### WHAT YOU SHOULD DO
Copy all data exactly. Skip pictures.

### COLLECTED DATA
☆ ☆ ☆ ☆ ☆ ☆ ☆

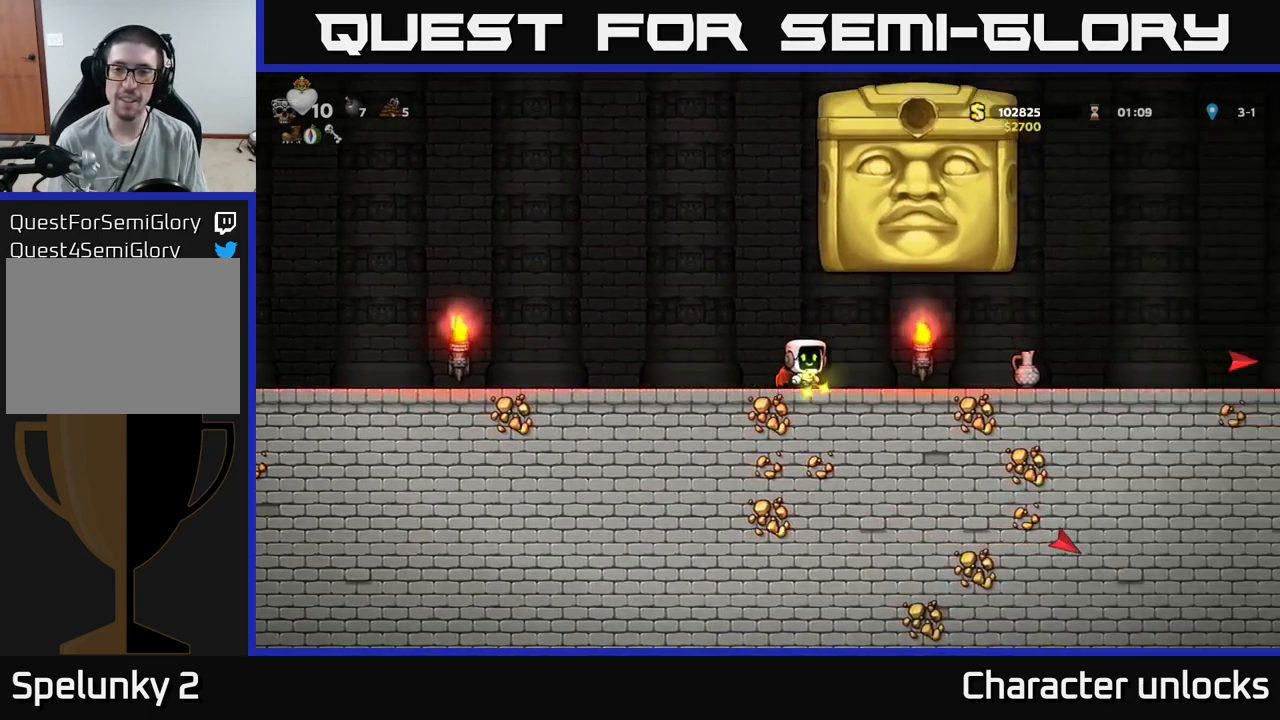
{"buttons": ["DPAD_DOWN"], "events": [[100, "DPAD_RIGHT", "up"], [167, "DPAD_RIGHT", "down"], [467, "DPAD_DOWN", "down"], [500, "DPAD_RIGHT", "up"]]}
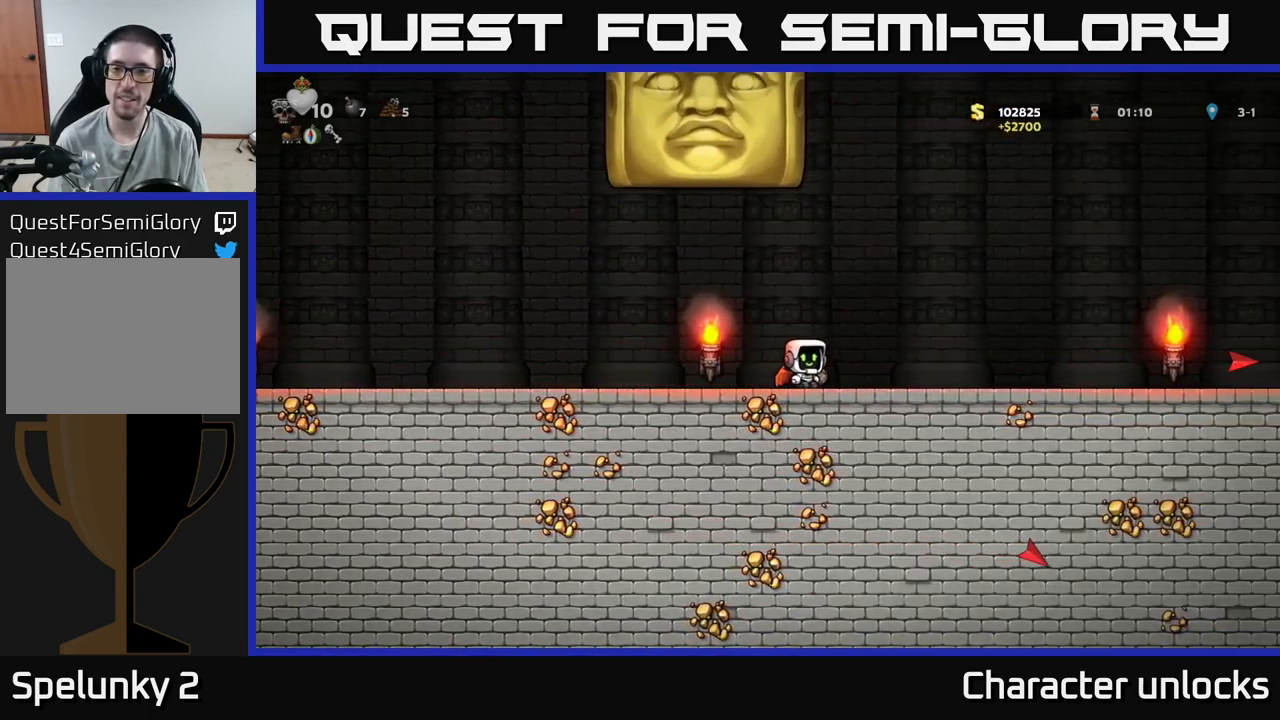
{"buttons": ["X", "DPAD_UP"], "events": [[50, "X", "down"], [117, "DPAD_DOWN", "up"], [200, "X", "up"], [300, "A", "down"], [317, "DPAD_UP", "down"], [417, "A", "up"], [450, "X", "down"]]}
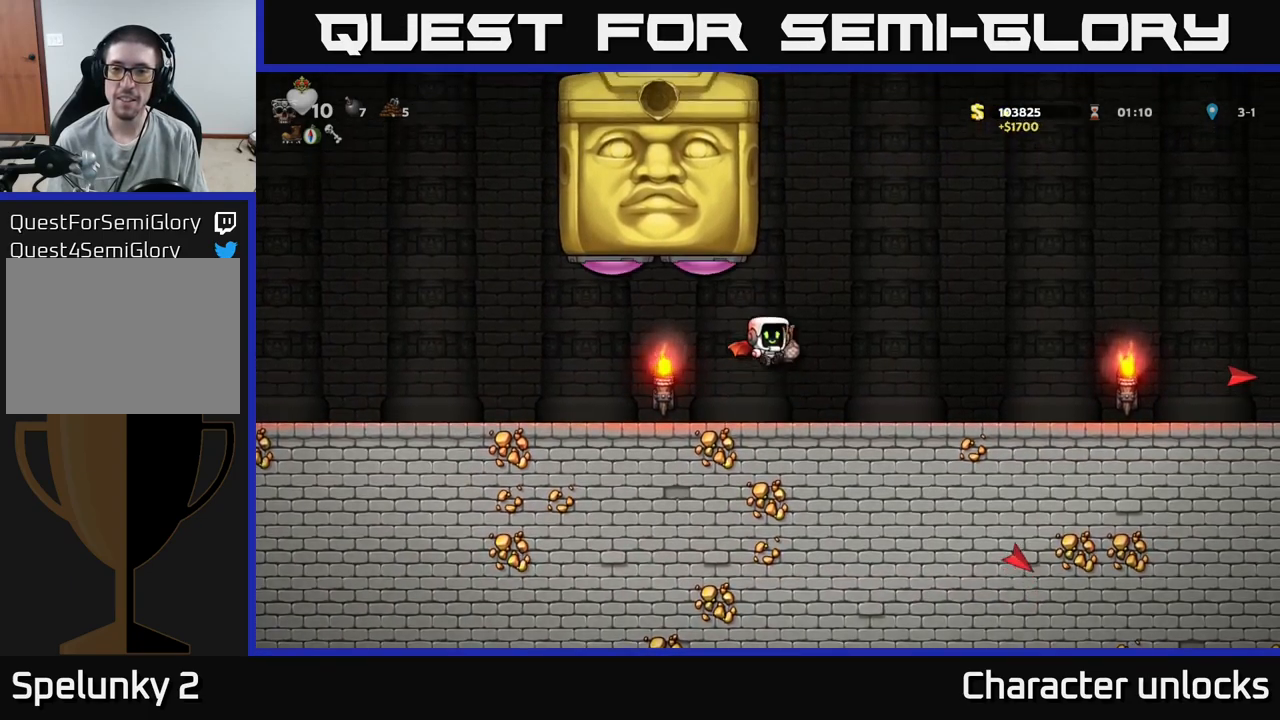
{"buttons": ["DPAD_RIGHT"], "events": [[50, "DPAD_UP", "up"], [50, "X", "up"], [100, "DPAD_RIGHT", "down"]]}
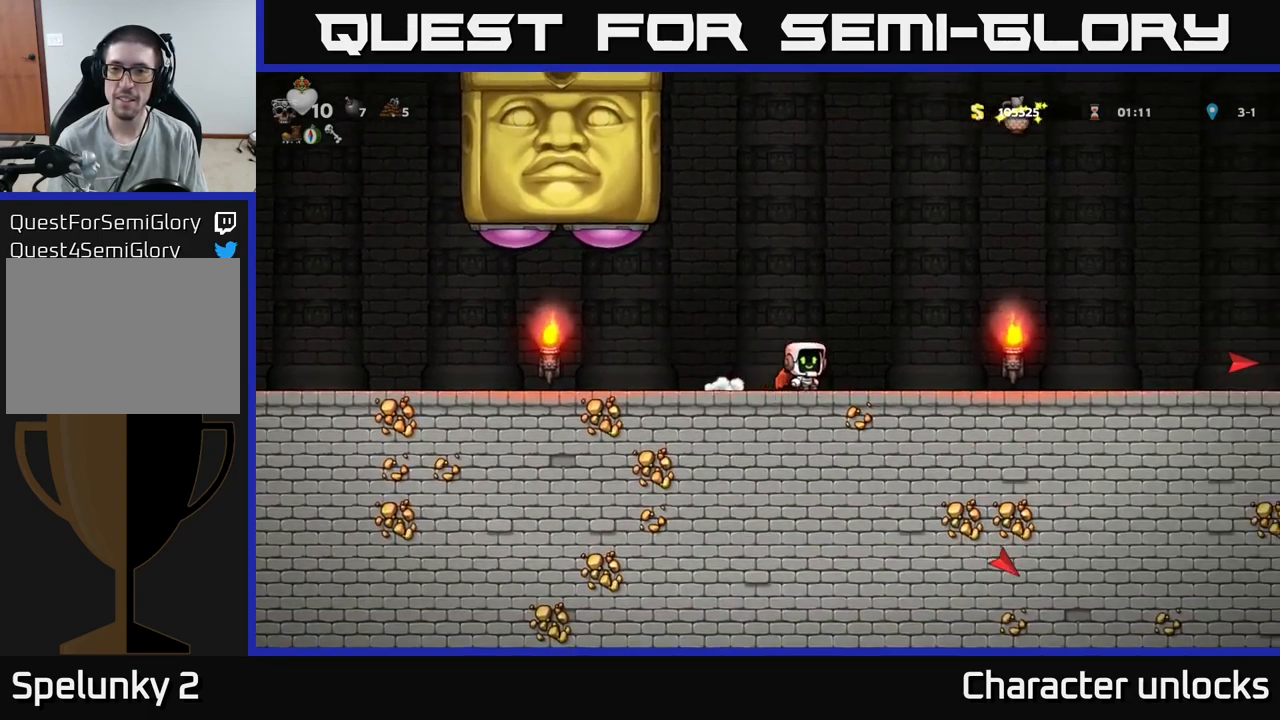
{"buttons": ["A"], "events": [[117, "DPAD_RIGHT", "up"], [284, "A", "down"], [300, "DPAD_LEFT", "down"], [417, "A", "up"], [450, "DPAD_LEFT", "up"], [484, "A", "down"]]}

☆ ☆ ☆ ☆ ☆ ☆ ☆

### SOLUTION TO THIS EXERCISE
{"buttons": ["DPAD_DOWN"], "events": [[100, "DPAD_RIGHT", "up"], [167, "DPAD_RIGHT", "down"], [467, "DPAD_DOWN", "down"], [500, "DPAD_RIGHT", "up"]]}
{"buttons": ["X", "DPAD_UP"], "events": [[50, "X", "down"], [117, "DPAD_DOWN", "up"], [200, "X", "up"], [300, "A", "down"], [317, "DPAD_UP", "down"], [417, "A", "up"], [450, "X", "down"]]}
{"buttons": ["DPAD_RIGHT"], "events": [[50, "DPAD_UP", "up"], [50, "X", "up"], [100, "DPAD_RIGHT", "down"]]}
{"buttons": ["A"], "events": [[117, "DPAD_RIGHT", "up"], [284, "A", "down"], [300, "DPAD_LEFT", "down"], [417, "A", "up"], [450, "DPAD_LEFT", "up"], [484, "A", "down"]]}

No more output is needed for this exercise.